新旭第1分団が小型ポンプ操法で初優勝——滋賀県消防操法訓練大会

2026年7月12日(日)、東近江市の滋賀県消防学校で第61回滋賀県消防操法訓練大会が開かれました。県内からポンプ車の部に14分団、小型ポンプの部に8分団が出場。高島市消防団からは高島第2分団(ポンプ車)と新旭第1分団(小型ポンプ)が出場し、新旭第1分団が小型ポンプ操法の部で初優勝した——と市公式(topics/15622)が伝えています。
表層は「おめでとう」の一報です。本質は、湖西の消防団が平日の仕事と週末の訓練を両立しながら、県大会の秒単位の採点に耐えうる精度を積み上げた、という地域の体力の話、と編集としては読みます。僕は最初、優勝の一行だけで終わる話だと思っていましたが、出典を当たると、出場2分団・結果の温度差まで市が丁寧に書いているのが分かります。
大会の輪郭——ポンプ車14・小型ポンプ8
市公式によれば、大会は令和8年7月12日(日曜日)、会場は滋賀県消防学校(東近江市)。出場規模はポンプ車14分団、小型ポンプ8分団。高島市からは高島第2分団がポンプ車、新旭第1分団が小型ポンプに出場しています。
操法訓練大会は、放水までの手順・連携・タイムを競う競技です。現場の火災対応そのものではない一方、ホース延長・吸水・放水の型を県内でそろえる場として、消防団の年間カレンダーでは重い位置にあります。地域の分団にとっては、日常の詰所訓練が「県の舞台」で可視化される日でもあります。
新旭第1分団——念願の初優勝
市は新旭第1分団について「念願の初優勝」と表現しています。初、という言葉が付くときは、過去大会で届かなかった積み重ねが背景にある、と読む向きもあります。編集としては、優勝杯より先に、同じ型を何度も繰り返した平日夜の訓練の方が、湖西の消防団の実像に近いと感じます。

高島第2分団——上位入賞には一歩届かず
ポンプ車の部に出場した高島第2分団は、市公式の文言どおり「上位入賞には一歩届きませんでした」が、「日々の訓練の成果を存分に発揮し、素晴らしい操法を披露」した、とされています。優勝と並んで、届かなかった側の分団も同じページに残す——この書き方自体が、消防団広報の誠実さだと感じます。
僕自身、結果表だけ見ると優勝行に目が行きがちです。
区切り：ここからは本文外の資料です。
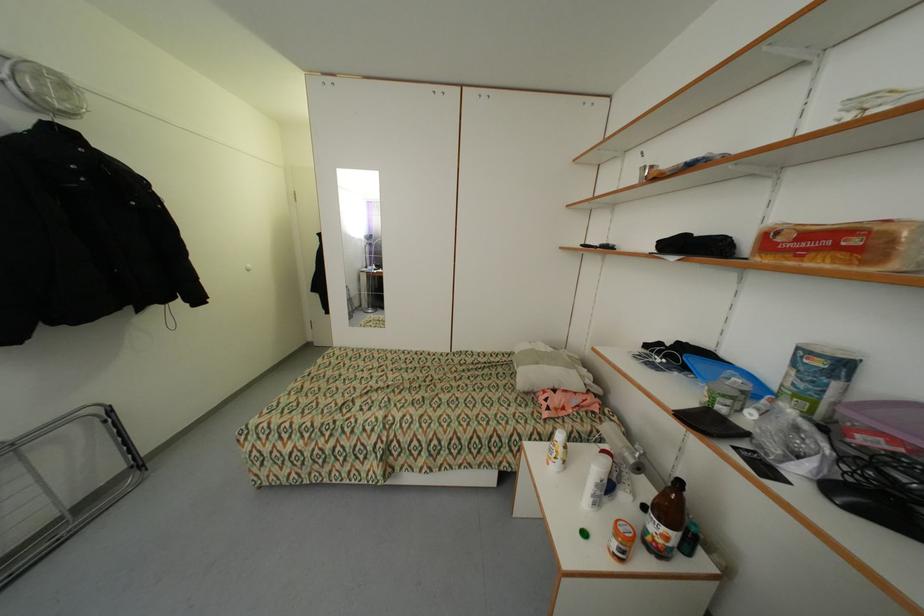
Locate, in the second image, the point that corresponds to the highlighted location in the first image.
ただ、湖西の火災・救助は分団の連携で動くので、市全体で2分団が県大会に並んだ事実の方が、日常の安心に近い指標かもしれません。
なぜ操法大会が地域ニュースになるのか
| 観点 | 意味 |
|---|---|
| 技術の標準化 | 県内で手順・タイムの物差しを共有 |
| 人材の可視化 | 若手・経験者が同じ舞台に立つ |
| 地域の誇り | 新旭・高島など地区名が県大会に出る |
担当課の説明では、消防団は「いざ」のときの地域資産です。操法大会は、その資産が競技という形で公開される数少ない機会でもあります。

1〜3年の観測点——初優勝のあと何が続くか
新旭第1分団の初優勝を1〜3年の時間軸で見るなら、観測点は三つあります。(1) 翌年度も同じ部が県大会で上位を維持できるか、(2) ポンプ車側の高島第2分団が順位を上げられるか、(3) 若手団員の加入・継続が地区広報にどう出るか——です。推測を混ぜるとすれば、優勝は訓練メニューの自信には効く一方、団員の高齢化や仕事との両立は別問題として残ります。
Lake Biwa西岸は、林野・住宅・湖岸レジャーが混在する地域です。消防団の精度は、観光シーズンの雑踏や冬の乾燥期とも地続きです。まあ、大会の写真は華やかですが、次に効くのは詰所の平時の顔合わせの方でしょう。
とにかく、今回の市公式ページは写真も多く、開会式・知事挨拶・出場準備・操法・ホース延長まで並んでいます。知りませんでしたが、広報がここまで手順を見せるのは、「見て応援してほしい」という地域向けのメッセージでもあります。

次に確認するのは 市公式15622 の写真ギャラリーと、各地区分団の今後の訓練日程(各詰所・消防本部の案内)。優勝の余韻は短いので、日常の訓練表の方が長く効きます。